As Tim Goodman lay in the hospital recovering from a gunshot, he pledged to make significant changes in his life.
“I knew right then and there I had to turn my life around,” he said.
A bullet had entered his right shoulder and tore through his chest, collapsing his lung and shattering his left arm. His girlfriend, Angela Browneagle, encouraged him to consider his future and Goodman agreed.
“Honestly, I just wasn’t on the right path,” he said.
Goodman, now a second-year student at Leech Lake Tribal College, captured the attention of U.S. Sen. Al Franken Wednesday as the senator addressed students during a tour of the Leech Lake Tribal College campus.
Goodman, a student in Anishinaabe 100, asked Franken for insight into how elected officials, and the general public, could be made more aware of the history and cultural trauma inflicted on American Indians.
Franken said it was a great question, adding that he would have to think about it a little while.
He described a visit to the Pine Ridge Indian Reservation in South Dakota, one of the poorest reservations in the country. He met a group of about five teenagers and asked them what they wanted to do with their lives.
One kid, maybe about 15 years old, jokingly said he wanted to sell drugs, just to gauge Franken’s reaction.
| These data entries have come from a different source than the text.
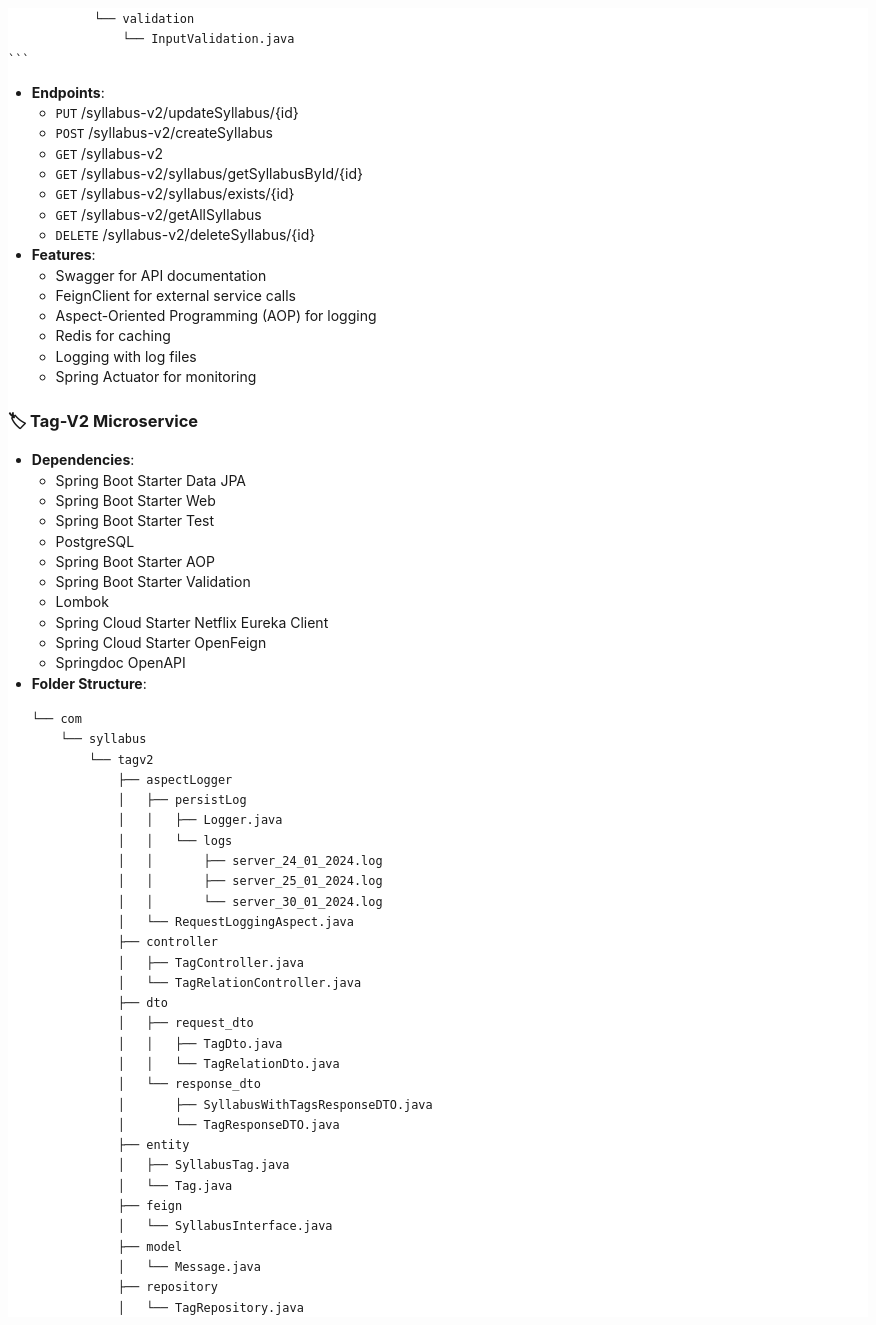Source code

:                 └── validation
                    └── InputValidation.java
    ```
- **Endpoints**:
    - `PUT` /syllabus-v2/updateSyllabus/{id}
    - `POST` /syllabus-v2/createSyllabus
    - `GET` /syllabus-v2
    - `GET` /syllabus-v2/syllabus/getSyllabusById/{id}
    - `GET` /syllabus-v2/syllabus/exists/{id}
    - `GET` /syllabus-v2/getAllSyllabus
    - `DELETE` /syllabus-v2/deleteSyllabus/{id}
- **Features**:
    - Swagger for API documentation
    - FeignClient for external service calls
    - Aspect-Oriented Programming (AOP) for logging
    - Redis for caching
    - Logging with log files
    - Spring Actuator for monitoring

### 🏷️ Tag-V2 Microservice
- **Dependencies**:
    - Spring Boot Starter Data JPA
    - Spring Boot Starter Web
    - Spring Boot Starter Test
    - PostgreSQL
    - Spring Boot Starter AOP
    - Spring Boot Starter Validation
    - Lombok
    - Spring Cloud Starter Netflix Eureka Client
    - Spring Cloud Starter OpenFeign
    - Springdoc OpenAPI
- **Folder Structure**:
    ```
    └── com
        └── syllabus
            └── tagv2
                ├── aspectLogger
                │   ├── persistLog
                │   │   ├── Logger.java
                │   │   └── logs
                │   │       ├── server_24_01_2024.log
                │   │       ├── server_25_01_2024.log
                │   │       └── server_30_01_2024.log
                │   └── RequestLoggingAspect.java
                ├── controller
                │   ├── TagController.java
                │   └── TagRelationController.java
                ├── dto
                │   ├── request_dto
                │   │   ├── TagDto.java
                │   │   └── TagRelationDto.java
                │   └── response_dto
                │       ├── SyllabusWithTagsResponseDTO.java
                │       └── TagResponseDTO.java
                ├── entity
                │   ├── SyllabusTag.java
                │   └── Tag.java
                ├── feign
                │   └── SyllabusInterface.java
                ├── model
                │   └── Message.java
                ├── repository
                │   └── TagRepository.java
They then spent about a half-hour talking.
Franken, who for 15 years was a writer and performer with “Saturday Night Live,” said he knew instantly that the boy was hilarious and genuinely talented.
“I told him, ‘You’re funny. You could be a comedian,’” he recalled. Franken encouraged him to finish high school and join a comedy group, such as The Second City troupe in Chicago, where performers Jim and John Belushi got their starts.
Franken speculated that the teen could become a correspondent on “The Daily Show” or another comedy show.
“I could not convince this kid that it was an actual path,” Franken said. “It really struck me because I could see it. I could see the path for him … but he did not see that it was possible.”
He also detailed the history of Rich Carmona, a U.S. Senate candidate in Arizona. Carmona, Franken said, grew up in Harlem with a father who did drugs and an alcoholic mother. He didn’t graduate high school, instead opting to join the U.S. Army with hopes of becoming a Green Beret. A high school diploma was required so he obtained a GED while in the military. In time, he went on to graduate college and become a doctor, police officer and public health administrator. He was appointed in 2002 by President George W. Bush to serve as surgeon general.
“Really, you can do anything you want,” Franken said.
Goodman, listening to the story from his back-row seat, interjected, answering his own question.
“So we can use our own voice,” he said. “It’s up to us to inform the world.”
Goodman already is doing that in his own way. Last spring he was named the Mr. AIHEC for 2012-2013; he serves as the spokesman for the American Indian Higher Education Consortium. In that role, he represents about 38 tribal colleges throughout the country.
Goodman said he wants to be a strong role model for his 2-year-old son. Long-term, his goal is to work with the White Earth tribal government.
“I’m honored to be here every day,” he said of Leech Lake Tribal College. “This place has changed my life.”